**Data excerpts:**
═══

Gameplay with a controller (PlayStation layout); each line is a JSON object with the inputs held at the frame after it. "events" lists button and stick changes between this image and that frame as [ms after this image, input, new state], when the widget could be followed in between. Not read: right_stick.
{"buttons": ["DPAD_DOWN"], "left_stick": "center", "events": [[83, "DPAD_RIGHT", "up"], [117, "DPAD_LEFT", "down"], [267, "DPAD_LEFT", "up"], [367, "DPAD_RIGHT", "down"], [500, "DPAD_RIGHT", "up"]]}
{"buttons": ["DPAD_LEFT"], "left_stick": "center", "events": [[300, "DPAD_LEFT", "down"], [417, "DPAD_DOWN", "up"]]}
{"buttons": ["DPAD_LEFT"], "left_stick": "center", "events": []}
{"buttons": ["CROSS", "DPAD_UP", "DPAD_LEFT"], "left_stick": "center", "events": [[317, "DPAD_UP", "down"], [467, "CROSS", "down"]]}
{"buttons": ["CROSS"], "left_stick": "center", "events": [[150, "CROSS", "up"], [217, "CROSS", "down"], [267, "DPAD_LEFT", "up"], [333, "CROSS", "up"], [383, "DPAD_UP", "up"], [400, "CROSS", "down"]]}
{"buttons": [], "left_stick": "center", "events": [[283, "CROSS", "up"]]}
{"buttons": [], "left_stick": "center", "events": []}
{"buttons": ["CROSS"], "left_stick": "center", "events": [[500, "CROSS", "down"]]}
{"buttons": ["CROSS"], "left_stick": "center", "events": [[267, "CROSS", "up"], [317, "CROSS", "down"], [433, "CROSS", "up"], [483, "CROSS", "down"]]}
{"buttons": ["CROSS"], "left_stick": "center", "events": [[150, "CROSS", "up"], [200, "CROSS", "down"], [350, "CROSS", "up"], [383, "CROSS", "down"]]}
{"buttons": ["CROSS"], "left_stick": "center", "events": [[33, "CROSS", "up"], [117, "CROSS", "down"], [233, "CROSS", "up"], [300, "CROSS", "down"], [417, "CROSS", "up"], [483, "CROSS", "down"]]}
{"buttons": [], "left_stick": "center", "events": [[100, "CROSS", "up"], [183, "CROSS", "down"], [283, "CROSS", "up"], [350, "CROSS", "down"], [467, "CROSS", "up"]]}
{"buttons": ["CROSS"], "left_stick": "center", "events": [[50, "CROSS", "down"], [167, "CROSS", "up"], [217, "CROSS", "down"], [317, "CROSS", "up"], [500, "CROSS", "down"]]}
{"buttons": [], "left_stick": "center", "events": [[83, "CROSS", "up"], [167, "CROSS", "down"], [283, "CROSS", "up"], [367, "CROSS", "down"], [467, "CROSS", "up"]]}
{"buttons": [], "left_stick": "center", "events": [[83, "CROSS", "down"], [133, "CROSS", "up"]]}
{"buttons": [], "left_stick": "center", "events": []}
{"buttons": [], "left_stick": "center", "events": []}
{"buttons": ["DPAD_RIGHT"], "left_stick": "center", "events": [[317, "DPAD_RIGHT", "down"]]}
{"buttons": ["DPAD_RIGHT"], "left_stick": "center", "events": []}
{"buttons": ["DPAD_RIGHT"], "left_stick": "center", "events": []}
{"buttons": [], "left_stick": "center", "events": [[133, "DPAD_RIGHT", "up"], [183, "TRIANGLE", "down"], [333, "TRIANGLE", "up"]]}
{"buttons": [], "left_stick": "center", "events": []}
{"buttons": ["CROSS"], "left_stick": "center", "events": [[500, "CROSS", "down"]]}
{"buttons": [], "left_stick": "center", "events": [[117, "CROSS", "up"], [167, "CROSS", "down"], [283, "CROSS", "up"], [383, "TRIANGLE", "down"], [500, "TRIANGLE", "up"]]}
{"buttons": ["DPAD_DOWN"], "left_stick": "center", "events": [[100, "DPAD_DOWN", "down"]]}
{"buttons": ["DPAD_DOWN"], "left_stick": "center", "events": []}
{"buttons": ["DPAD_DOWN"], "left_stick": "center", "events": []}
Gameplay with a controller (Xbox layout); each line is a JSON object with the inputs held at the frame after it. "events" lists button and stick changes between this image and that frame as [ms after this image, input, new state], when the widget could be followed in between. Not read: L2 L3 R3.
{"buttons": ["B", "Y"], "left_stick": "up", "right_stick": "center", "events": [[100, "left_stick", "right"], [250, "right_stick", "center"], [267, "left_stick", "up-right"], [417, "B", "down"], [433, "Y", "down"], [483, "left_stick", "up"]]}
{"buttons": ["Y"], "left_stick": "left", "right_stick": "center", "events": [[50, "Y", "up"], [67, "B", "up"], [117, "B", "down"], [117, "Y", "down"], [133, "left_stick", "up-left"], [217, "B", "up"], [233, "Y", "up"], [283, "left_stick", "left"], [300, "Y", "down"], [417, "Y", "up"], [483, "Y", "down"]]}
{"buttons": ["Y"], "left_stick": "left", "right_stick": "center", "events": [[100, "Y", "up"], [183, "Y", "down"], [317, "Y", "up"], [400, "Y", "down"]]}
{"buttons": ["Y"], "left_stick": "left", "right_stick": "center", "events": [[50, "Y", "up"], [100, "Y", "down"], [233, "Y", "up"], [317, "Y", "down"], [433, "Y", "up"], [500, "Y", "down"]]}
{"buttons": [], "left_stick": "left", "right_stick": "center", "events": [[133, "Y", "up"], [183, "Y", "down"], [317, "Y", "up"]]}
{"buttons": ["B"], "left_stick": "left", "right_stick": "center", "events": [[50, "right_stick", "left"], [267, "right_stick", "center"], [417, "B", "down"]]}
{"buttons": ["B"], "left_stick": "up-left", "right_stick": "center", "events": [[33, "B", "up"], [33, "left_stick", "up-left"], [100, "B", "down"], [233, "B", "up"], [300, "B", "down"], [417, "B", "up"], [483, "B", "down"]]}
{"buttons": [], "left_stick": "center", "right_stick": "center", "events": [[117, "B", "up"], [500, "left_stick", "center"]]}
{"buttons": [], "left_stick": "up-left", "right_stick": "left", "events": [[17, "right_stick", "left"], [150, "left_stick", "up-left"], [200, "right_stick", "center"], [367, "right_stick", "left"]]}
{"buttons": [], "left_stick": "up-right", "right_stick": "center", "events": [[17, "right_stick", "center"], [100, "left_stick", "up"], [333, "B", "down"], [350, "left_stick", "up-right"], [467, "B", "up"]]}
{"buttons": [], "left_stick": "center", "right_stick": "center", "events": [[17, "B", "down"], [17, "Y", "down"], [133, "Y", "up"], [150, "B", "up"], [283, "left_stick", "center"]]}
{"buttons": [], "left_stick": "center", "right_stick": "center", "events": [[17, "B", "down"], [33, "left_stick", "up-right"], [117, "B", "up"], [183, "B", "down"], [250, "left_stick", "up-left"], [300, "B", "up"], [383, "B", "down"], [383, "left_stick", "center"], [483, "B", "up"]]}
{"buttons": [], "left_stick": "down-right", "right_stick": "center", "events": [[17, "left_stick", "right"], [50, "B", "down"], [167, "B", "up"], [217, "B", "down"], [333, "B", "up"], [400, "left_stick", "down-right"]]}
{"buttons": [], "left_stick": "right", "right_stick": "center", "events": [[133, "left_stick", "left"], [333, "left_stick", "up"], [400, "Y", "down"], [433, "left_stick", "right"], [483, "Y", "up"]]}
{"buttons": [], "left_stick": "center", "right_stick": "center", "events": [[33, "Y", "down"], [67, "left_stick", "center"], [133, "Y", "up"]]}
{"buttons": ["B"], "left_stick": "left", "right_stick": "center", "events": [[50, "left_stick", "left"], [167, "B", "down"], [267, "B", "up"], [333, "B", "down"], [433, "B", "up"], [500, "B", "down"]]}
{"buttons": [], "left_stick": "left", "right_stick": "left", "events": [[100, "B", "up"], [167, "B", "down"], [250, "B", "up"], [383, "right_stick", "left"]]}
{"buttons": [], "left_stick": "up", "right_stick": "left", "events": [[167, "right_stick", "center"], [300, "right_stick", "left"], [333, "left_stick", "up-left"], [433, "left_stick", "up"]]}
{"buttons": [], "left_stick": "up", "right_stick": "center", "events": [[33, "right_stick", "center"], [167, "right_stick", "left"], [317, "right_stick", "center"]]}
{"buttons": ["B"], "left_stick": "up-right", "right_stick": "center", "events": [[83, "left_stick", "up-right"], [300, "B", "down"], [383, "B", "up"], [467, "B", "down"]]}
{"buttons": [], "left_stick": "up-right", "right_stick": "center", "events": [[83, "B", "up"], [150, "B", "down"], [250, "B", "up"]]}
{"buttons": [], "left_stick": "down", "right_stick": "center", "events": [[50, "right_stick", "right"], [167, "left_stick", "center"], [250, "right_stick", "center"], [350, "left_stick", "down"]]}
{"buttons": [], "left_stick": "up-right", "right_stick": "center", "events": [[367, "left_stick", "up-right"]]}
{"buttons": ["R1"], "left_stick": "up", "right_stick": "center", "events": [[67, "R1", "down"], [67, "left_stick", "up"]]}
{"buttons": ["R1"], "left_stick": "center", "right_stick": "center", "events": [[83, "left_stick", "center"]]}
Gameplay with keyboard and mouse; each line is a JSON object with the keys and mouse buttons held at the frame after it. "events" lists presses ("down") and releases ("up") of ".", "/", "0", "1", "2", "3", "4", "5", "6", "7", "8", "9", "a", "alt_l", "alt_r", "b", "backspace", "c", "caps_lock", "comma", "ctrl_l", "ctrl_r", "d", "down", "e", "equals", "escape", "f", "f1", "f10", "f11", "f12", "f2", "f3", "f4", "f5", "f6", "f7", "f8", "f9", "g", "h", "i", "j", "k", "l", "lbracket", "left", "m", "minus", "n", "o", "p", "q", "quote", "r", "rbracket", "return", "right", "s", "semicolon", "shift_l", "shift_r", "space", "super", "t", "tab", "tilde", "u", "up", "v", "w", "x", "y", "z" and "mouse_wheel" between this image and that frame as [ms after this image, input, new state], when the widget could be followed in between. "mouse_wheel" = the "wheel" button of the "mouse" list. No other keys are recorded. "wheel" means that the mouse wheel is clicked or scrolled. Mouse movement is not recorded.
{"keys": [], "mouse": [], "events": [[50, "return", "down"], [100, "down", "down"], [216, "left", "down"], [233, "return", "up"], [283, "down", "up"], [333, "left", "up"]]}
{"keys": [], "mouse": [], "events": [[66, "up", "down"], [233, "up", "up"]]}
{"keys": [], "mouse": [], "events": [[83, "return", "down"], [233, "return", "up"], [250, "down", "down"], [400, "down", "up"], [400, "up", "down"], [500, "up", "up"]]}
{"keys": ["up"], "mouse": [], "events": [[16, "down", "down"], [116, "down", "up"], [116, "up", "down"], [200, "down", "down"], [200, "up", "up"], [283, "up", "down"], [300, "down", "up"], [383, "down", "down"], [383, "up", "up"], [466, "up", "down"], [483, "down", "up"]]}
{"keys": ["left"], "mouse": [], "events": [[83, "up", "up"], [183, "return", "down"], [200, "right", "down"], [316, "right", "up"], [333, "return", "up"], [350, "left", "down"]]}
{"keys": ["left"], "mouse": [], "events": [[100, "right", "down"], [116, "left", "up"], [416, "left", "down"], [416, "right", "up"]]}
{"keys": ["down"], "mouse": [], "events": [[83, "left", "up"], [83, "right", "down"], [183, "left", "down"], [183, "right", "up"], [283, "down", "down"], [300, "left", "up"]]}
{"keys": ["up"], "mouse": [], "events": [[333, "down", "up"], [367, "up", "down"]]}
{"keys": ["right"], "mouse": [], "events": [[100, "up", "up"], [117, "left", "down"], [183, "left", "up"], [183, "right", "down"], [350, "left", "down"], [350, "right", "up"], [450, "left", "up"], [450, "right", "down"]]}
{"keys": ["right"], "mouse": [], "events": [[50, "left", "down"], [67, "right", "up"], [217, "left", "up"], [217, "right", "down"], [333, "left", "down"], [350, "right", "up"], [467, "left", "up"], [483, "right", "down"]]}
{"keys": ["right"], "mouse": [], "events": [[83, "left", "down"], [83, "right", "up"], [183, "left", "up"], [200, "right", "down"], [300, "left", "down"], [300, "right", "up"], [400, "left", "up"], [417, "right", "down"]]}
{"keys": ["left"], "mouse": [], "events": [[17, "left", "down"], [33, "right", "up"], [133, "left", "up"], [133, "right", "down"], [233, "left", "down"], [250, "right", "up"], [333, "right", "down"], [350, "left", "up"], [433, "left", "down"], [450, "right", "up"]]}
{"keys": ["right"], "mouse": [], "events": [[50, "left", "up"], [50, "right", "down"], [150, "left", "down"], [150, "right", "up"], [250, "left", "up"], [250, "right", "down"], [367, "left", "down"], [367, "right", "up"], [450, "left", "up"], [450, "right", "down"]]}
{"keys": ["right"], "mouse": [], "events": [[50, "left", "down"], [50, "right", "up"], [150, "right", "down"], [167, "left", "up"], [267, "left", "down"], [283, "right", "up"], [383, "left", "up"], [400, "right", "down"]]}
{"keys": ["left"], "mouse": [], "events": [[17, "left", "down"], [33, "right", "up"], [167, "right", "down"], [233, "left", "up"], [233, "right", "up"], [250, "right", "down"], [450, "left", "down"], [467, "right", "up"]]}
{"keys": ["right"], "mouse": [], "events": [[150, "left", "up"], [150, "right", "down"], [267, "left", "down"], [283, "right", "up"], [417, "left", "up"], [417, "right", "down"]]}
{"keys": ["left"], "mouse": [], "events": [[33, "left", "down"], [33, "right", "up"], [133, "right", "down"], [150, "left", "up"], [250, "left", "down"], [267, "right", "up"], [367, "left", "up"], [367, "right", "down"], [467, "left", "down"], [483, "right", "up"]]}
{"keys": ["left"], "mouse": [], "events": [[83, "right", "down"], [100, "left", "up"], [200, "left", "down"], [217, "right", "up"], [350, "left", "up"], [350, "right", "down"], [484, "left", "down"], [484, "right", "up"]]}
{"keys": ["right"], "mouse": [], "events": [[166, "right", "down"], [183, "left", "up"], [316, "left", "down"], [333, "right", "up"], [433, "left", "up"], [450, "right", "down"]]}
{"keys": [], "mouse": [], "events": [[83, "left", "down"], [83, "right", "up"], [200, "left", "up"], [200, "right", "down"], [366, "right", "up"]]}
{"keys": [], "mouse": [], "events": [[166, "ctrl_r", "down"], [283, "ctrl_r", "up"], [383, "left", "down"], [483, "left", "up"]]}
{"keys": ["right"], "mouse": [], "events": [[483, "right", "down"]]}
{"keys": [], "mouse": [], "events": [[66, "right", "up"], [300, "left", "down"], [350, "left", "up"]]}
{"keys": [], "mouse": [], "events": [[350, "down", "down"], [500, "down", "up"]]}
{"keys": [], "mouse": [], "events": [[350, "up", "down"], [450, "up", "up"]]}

═══

**Required action:**
When a line among the entries above contains "layout", copy it.

**Answer to this problem:**
Gameplay with a controller (PlayStation layout); each line is a JSON object with the inputs held at the frame after it. "events" lists button and stick changes between this image and that frame as [ms after this image, input, new state], when the widget could be followed in between. Not read: right_stick.
Gameplay with a controller (Xbox layout); each line is a JSON object with the inputs held at the frame after it. "events" lists button and stick changes between this image and that frame as [ms after this image, input, new state], when the widget could be followed in between. Not read: L2 L3 R3.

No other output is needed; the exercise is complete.